== Records supplied ==
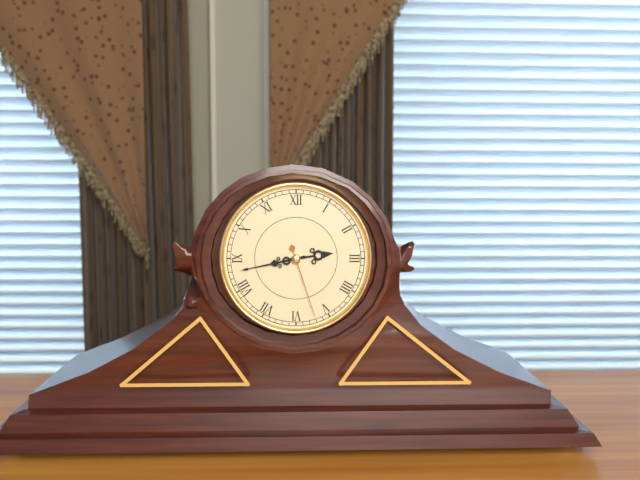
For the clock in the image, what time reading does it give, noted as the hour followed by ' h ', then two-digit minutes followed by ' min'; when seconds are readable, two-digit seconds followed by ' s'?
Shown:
2 h 43 min 27 s
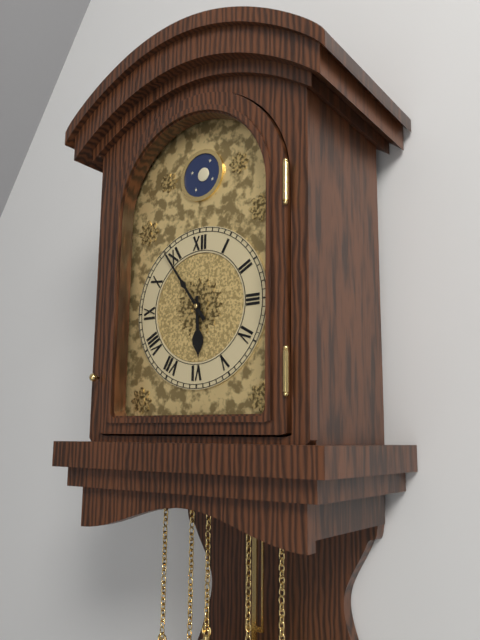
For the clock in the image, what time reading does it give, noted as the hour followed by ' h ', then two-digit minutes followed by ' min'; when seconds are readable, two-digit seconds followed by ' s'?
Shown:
5 h 54 min
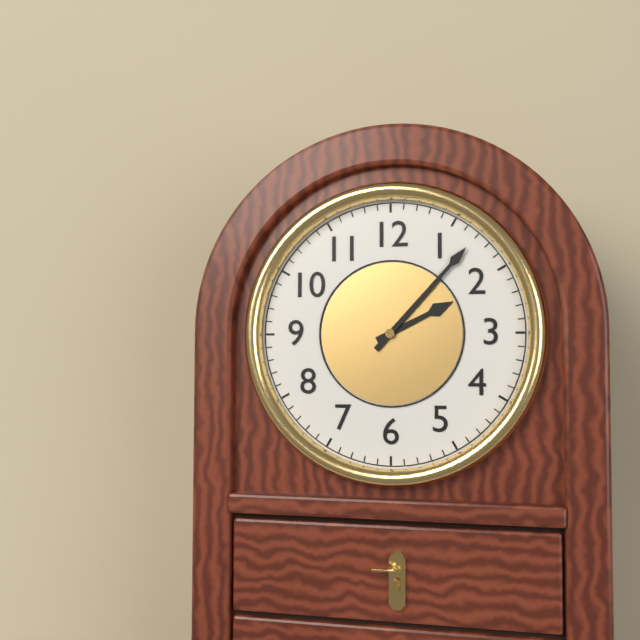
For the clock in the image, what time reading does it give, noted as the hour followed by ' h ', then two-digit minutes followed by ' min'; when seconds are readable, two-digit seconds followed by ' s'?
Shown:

== The task ==
Return all the rows above word for word, leaving out the pictures.

== Exercise result ==
For the clock in the image, what time reading does it give, noted as the hour followed by ' h ', then two-digit minutes followed by ' min'; when seconds are readable, two-digit seconds followed by ' s'?
Shown:
2 h 43 min 27 s
For the clock in the image, what time reading does it give, noted as the hour followed by ' h ', then two-digit minutes followed by ' min'; when seconds are readable, two-digit seconds followed by ' s'?
Shown:
5 h 54 min
For the clock in the image, what time reading does it give, noted as the hour followed by ' h ', then two-digit minutes followed by ' min'; when seconds are readable, two-digit seconds followed by ' s'?
Shown:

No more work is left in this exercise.